*WORK REQUEST A:* Using the course descriptions, copy the passage between "SOC 327: Frontiers" and "enroll in 327C.", inclusive, replacing "doctoral" with "graduate".
*WORK REQUEST B:*
Answer these questions from the course descriptions:
(i) Which course is marked as repeatable for credit?
(ii) How many quarters does the SOC 331 sequence run?
(iii) What is the prerequisite for SOC 334?

SOC 327: Frontiers of Social Psychology

Advanced topics, current developments, theory, and empirical research. Possible topics include social identity processes, status beliefs and processes, social exchange, affect and social cohesion, legitimacy, social difference and inequality, norms, and social dilemmas.
| Repeatable for credit

SOC 331: The Conduct of Qualitative Inquiry (EDUC 327A)

Two quarter sequence for doctoral students to engage in research that anticipates, is a pilot study for, or feeds into their dissertations. Prior approval for dissertation study not required. Students engage in common research processes including: developing interview questions; interviewing; coding, analyzing, and interpreting data; theorizing; and writing up results. Participant observation as needed. Preference to students who intend to enroll in 327C.

SOC 334: Research Seminar on Access to Justice (SOC 234)

The functions and dysfunctions of modern legal systems. Topics include: official statements of the U.S. and the EU about the rights of parties to civil disputes; the roles of lawyers as gatekeepers and facilitators; the filtering process by which injuries and experiences become the basis for legal claims; access to and use of courts; the balance of power and advantage between individual persons and organizations in disputes. Prerequisite: advanced undergraduate or graduate standing, or consent of instructor.

SOC 336: Sociology of Law

Sociological examination of law as a mechanism of social regulation and as a field of knowledge. Explores classical and contemporary theoretical and empirical contributions to the sociology of law. Law and social control, law and social change, social reality of the law, the profession and practice of law, legal mobilization, and the influence of race, gender, and social status in legal decisions and processes.

*SUPPLIED MATERIAL:*
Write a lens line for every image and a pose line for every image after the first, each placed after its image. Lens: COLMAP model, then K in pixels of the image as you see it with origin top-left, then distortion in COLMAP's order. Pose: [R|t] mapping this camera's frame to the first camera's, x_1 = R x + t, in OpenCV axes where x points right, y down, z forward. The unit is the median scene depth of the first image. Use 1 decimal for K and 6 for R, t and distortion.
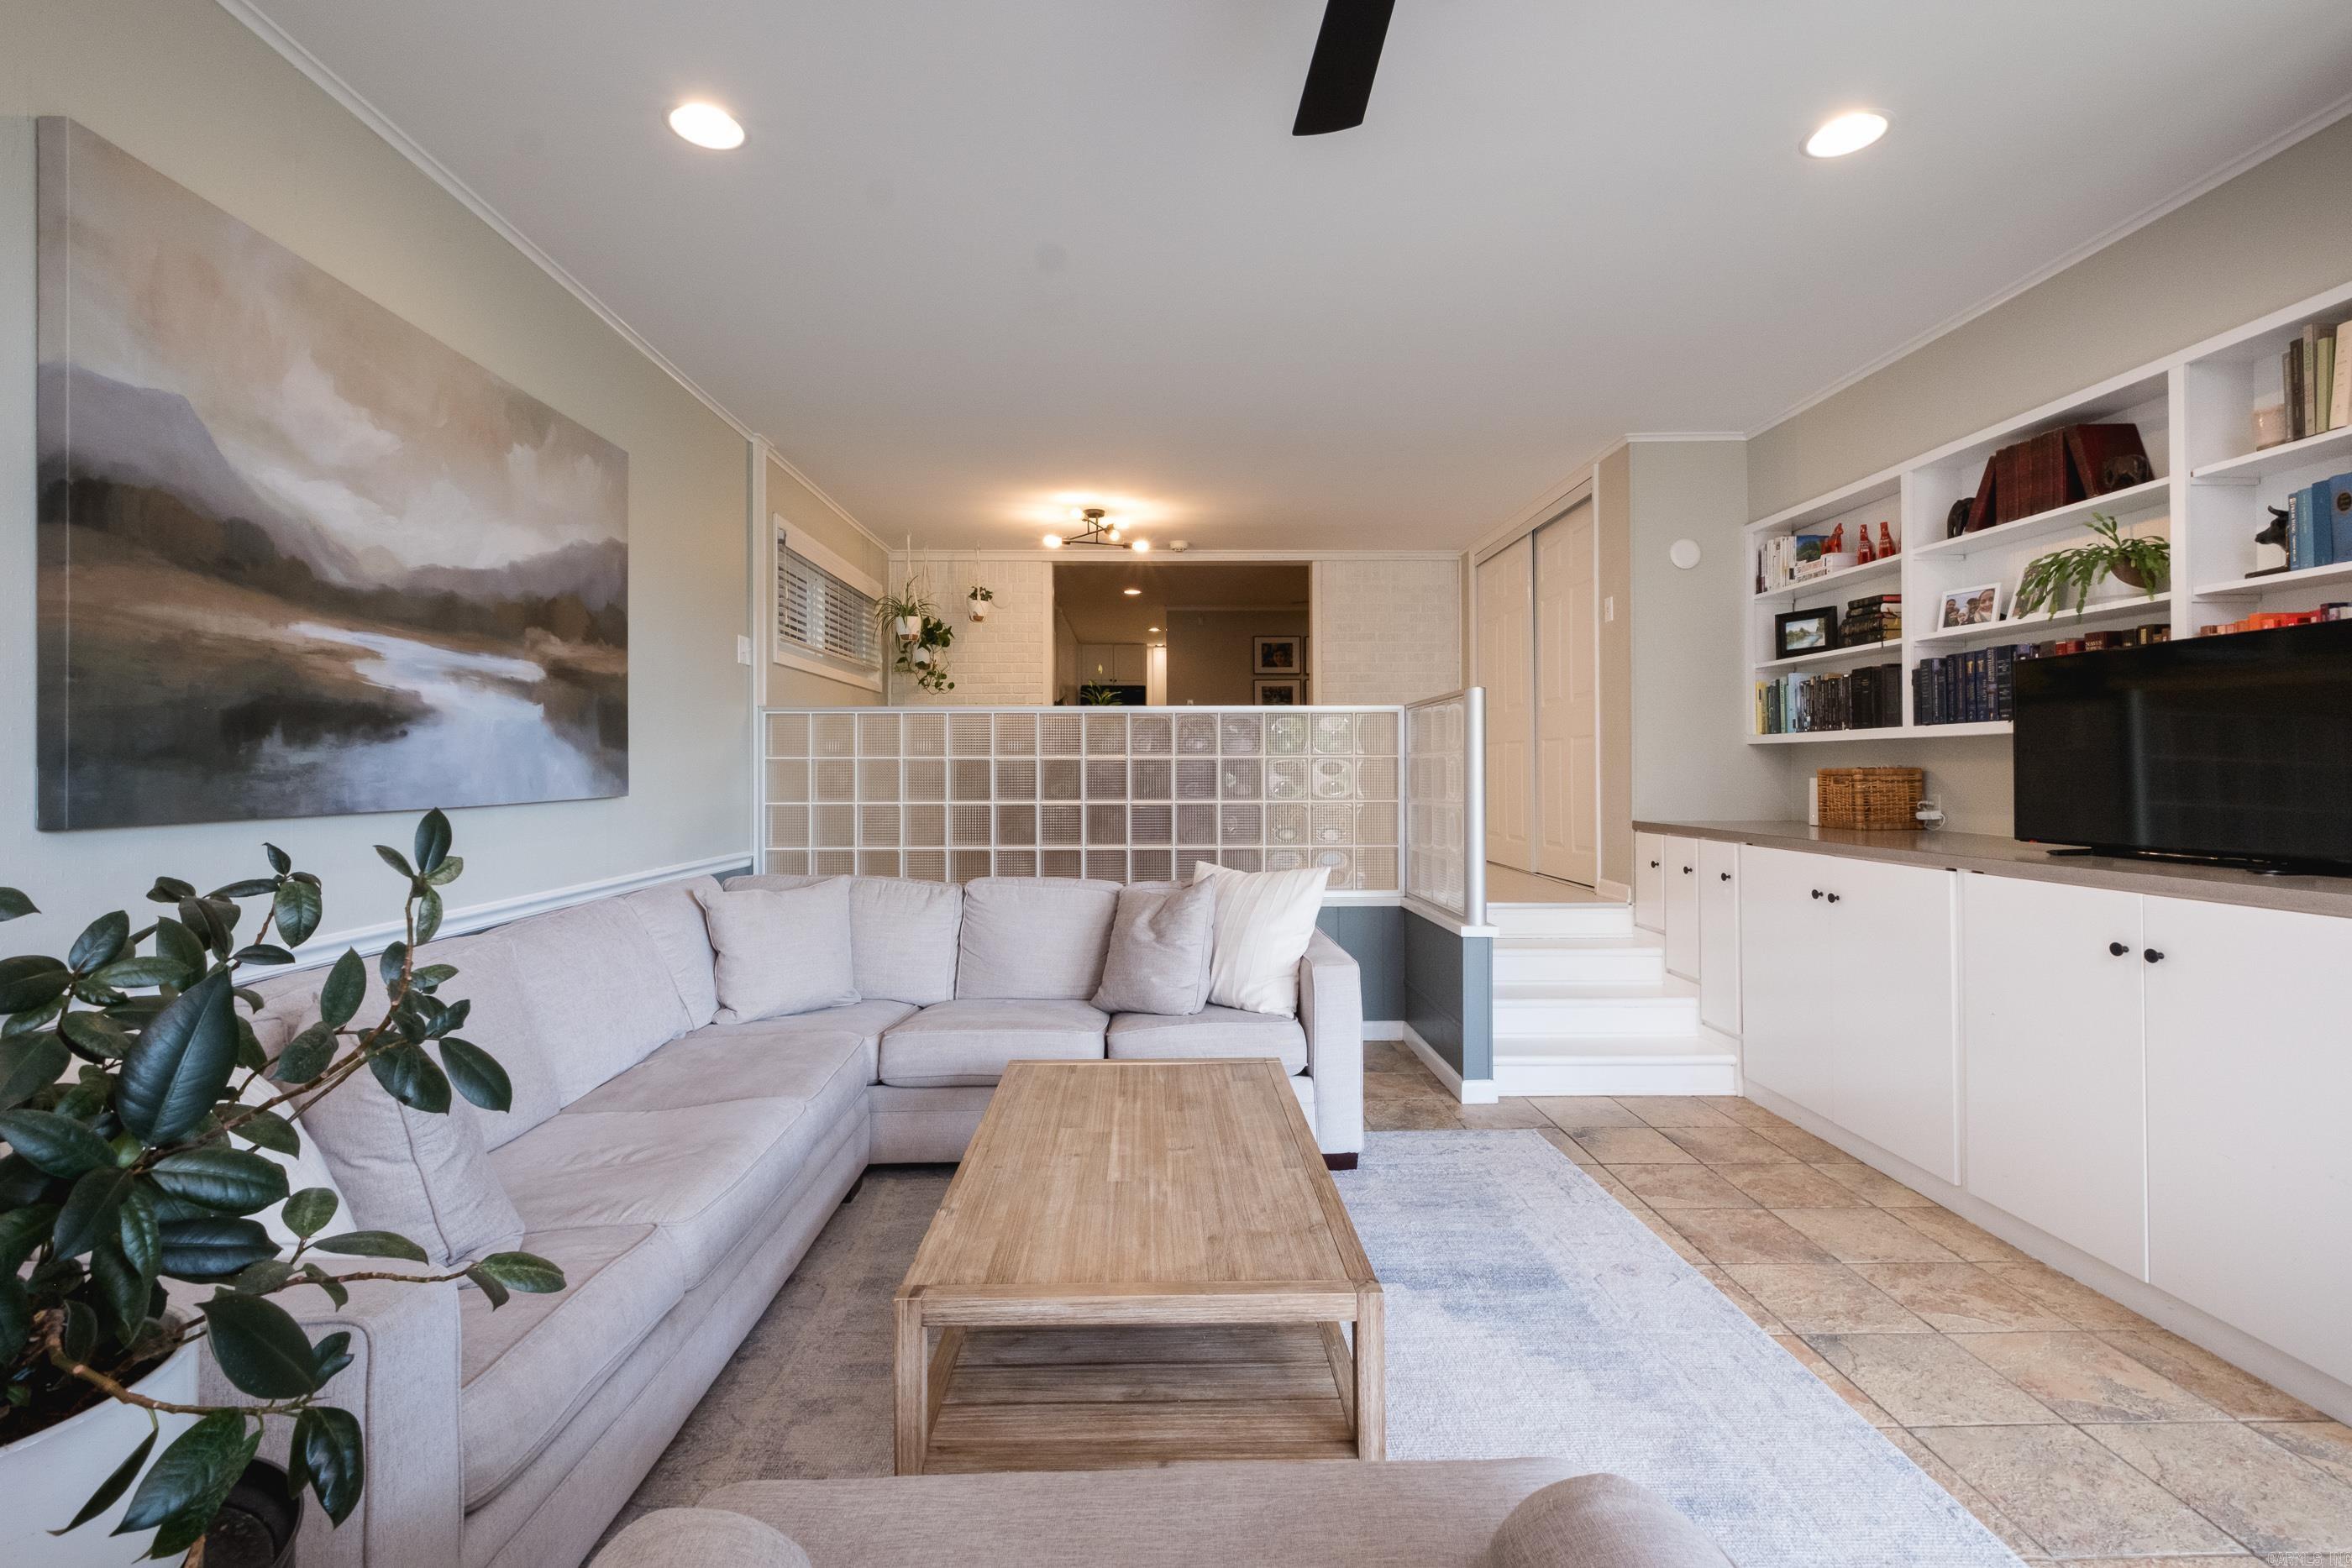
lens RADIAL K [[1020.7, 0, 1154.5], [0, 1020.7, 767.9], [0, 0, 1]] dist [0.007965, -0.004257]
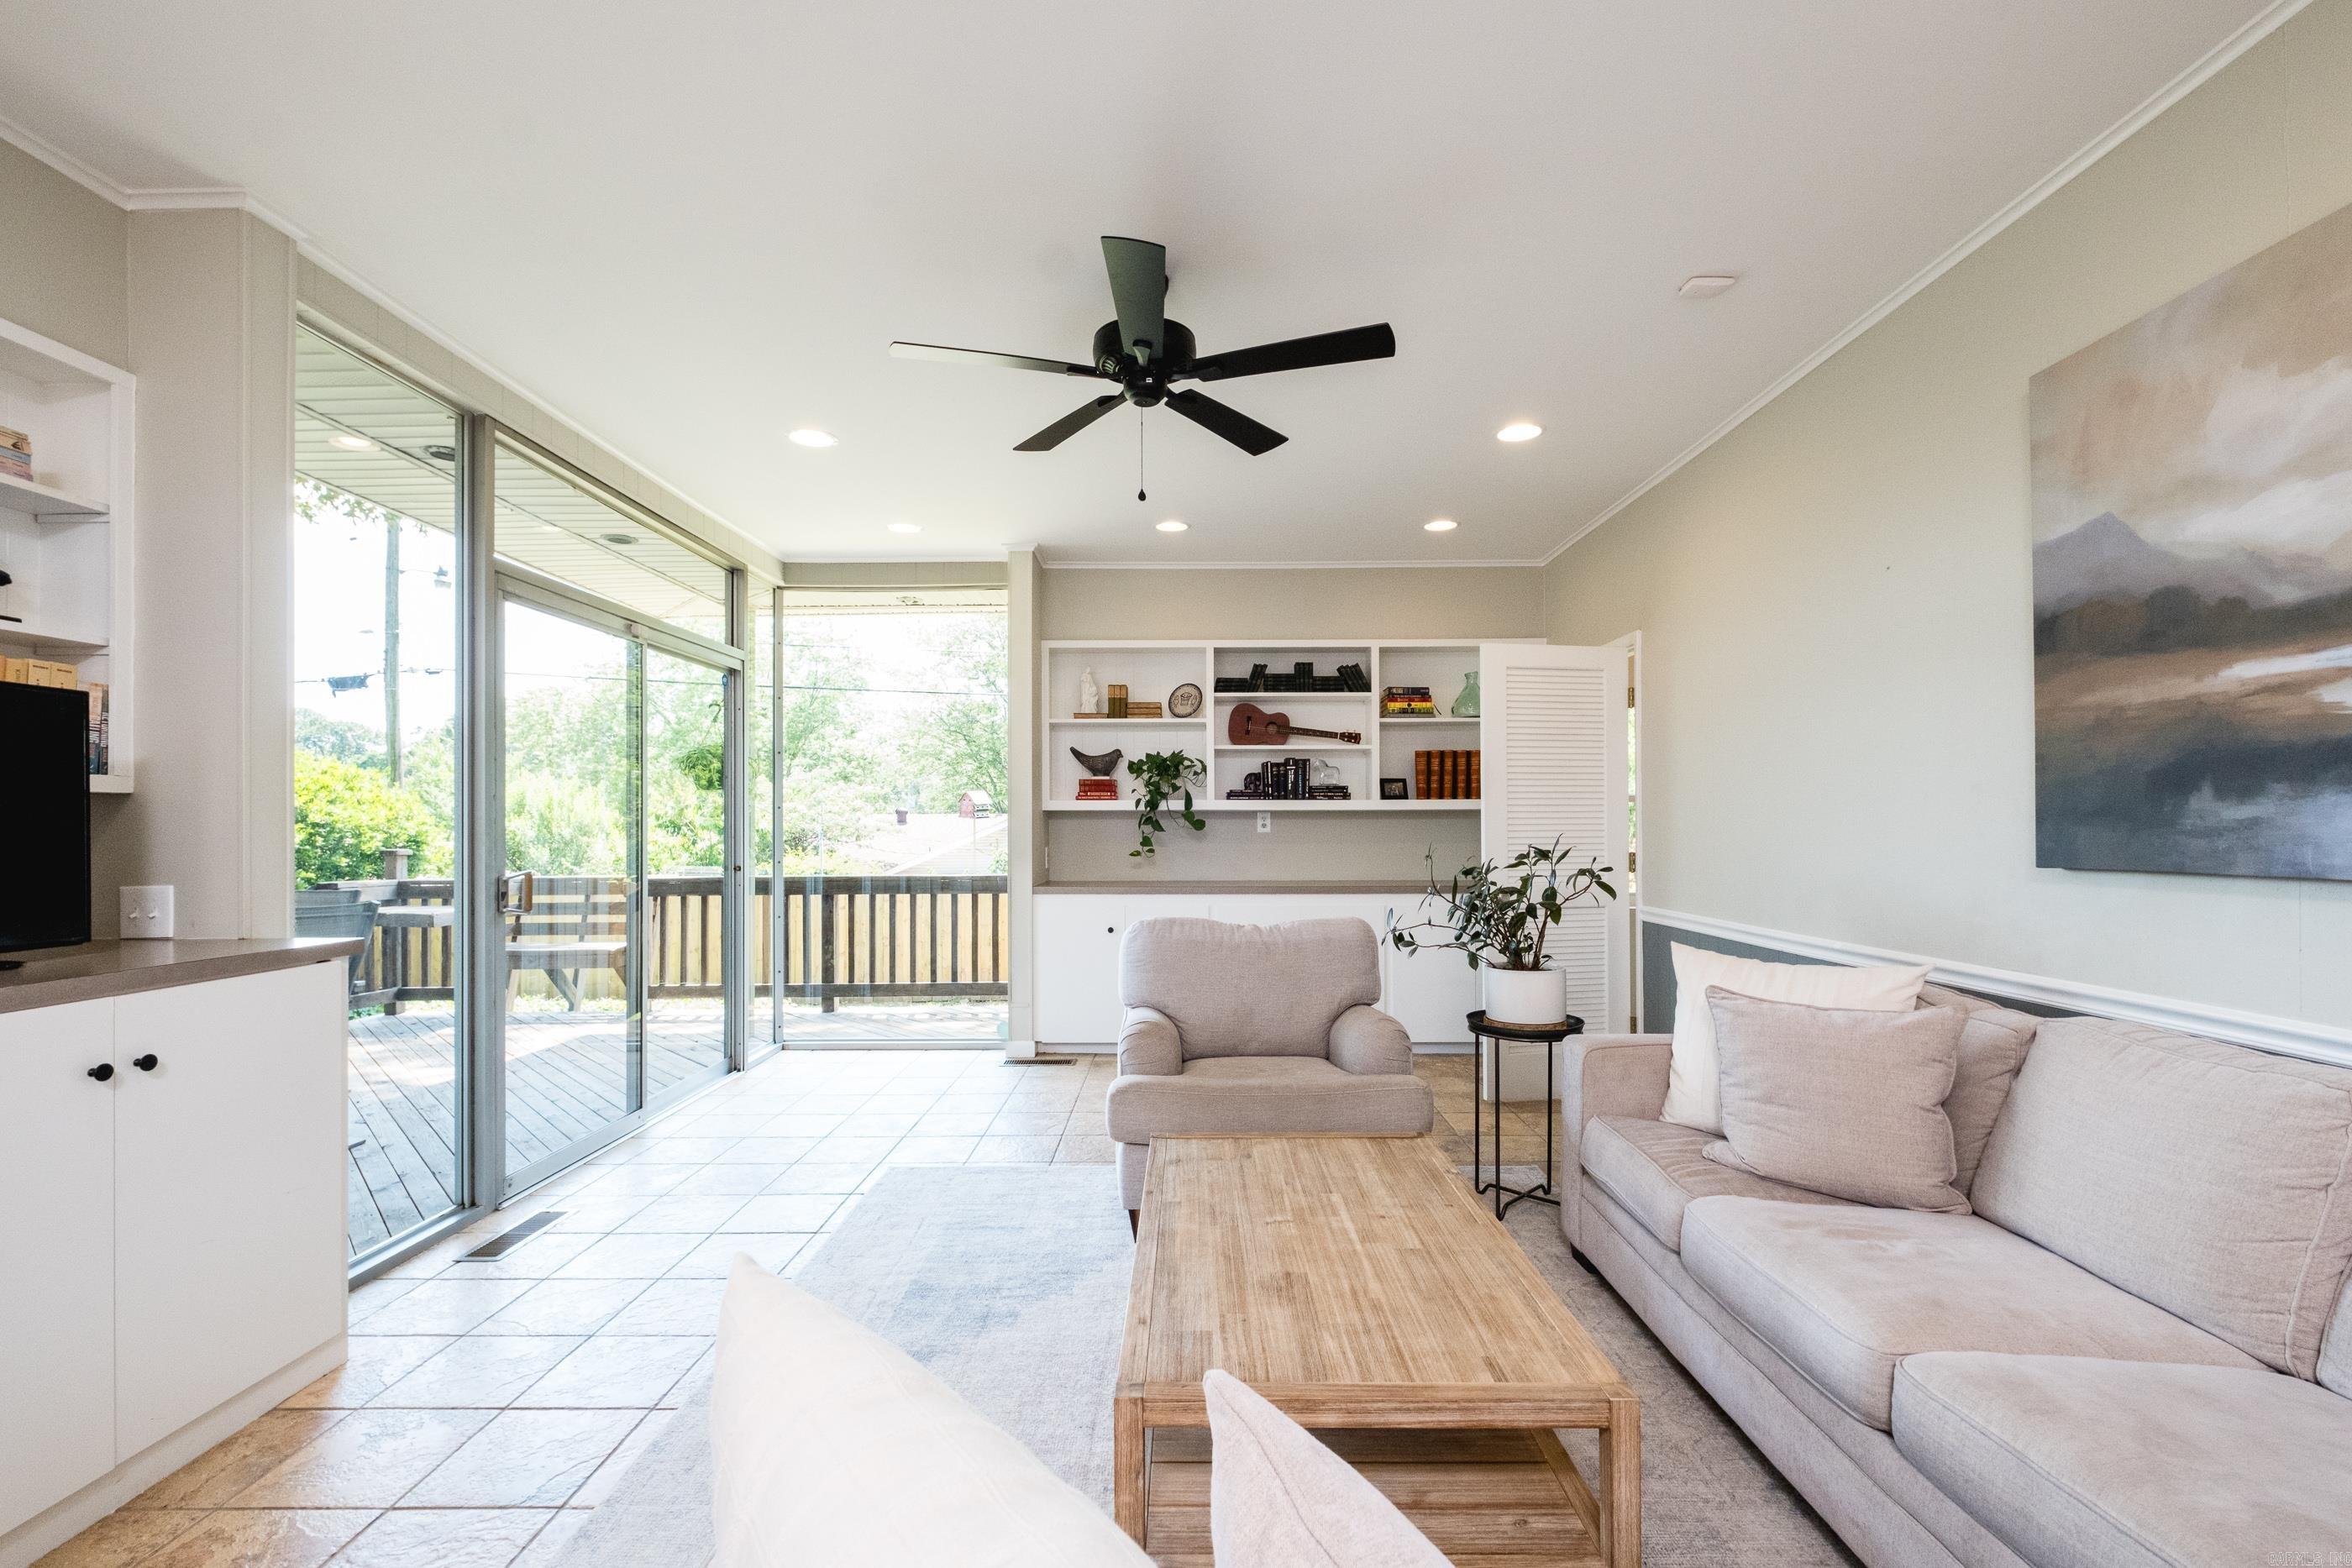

*YOUR SOLUTION A:*
SOC 327: Frontiers of Social Psychology

Advanced topics, current developments, theory, and empirical research. Possible topics include social identity processes, status beliefs and processes, social exchange, affect and social cohesion, legitimacy, social difference and inequality, norms, and social dilemmas.
| Repeatable for credit

SOC 331: The Conduct of Qualitative Inquiry (EDUC 327A)

Two quarter sequence for graduate students to engage in research that anticipates, is a pilot study for, or feeds into their dissertations. Prior approval for dissertation study not required. Students engage in common research processes including: developing interview questions; interviewing; coding, analyzing, and interpreting data; theorizing; and writing up results. Participant observation as needed. Preference to students who intend to enroll in 327C.

*YOUR SOLUTION B:*
(i) SOC 327: Frontiers of Social Psychology
(ii) Two
(iii) Advanced undergraduate or graduate standing, or consent of instructor